页面正文:
%%
目的 探究耐蚀13Cr14Co3NiMoCuNb钢在高温环境下的力学性能与断裂行为,对其在高温环境下的服役可靠性进行评估。方法 通过在不同温度(26~500 ℃)下进行拉伸试验,并利用光学显微镜、扫描电镜(SEM)和电子背散射衍射(EBSD)等手段对断口形貌与微观组织进行系统分析。结果 随温度升高,13Cr14Co3NiMoCuNb氮化钢的抗拉强度与屈服强度逐渐下降,而延伸率保持相对稳定;断口呈现韧性断裂特征,随温度升高,韧窝数量减少但尺寸增大,观察发现,拉伸断口纵向侧面出现分层裂纹,分层裂纹的出现有助于缓解应力集中并延缓失效;观察断口侧面EBSD发现,晶粒严重变形,小角晶界含量较高,位错反应剧烈,表明材料具有良好的强韧性匹配。结论 13Cr14Co3NiMoCuNb钢在高温下表现出良好的强韧性匹配,其强度下降主要受热激活位错运动控制,分层裂纹与亚结构的形成有助于延缓失效,材料具备适用于中高温服役环境的潜力。
%%
数据摘录:
%%
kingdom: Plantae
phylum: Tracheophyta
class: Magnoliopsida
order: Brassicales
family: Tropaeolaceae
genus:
%%
练习说明:
a: 根据页面正文，拉伸试验是在什么温度范围内进行的？
b: 列出页面正文中用来分析断口形貌与微观组织的全部手段。

参考答案:
a: 26~500 ℃

b: 光学显微镜、扫描电镜(SEM)、电子背散射衍射(EBSD)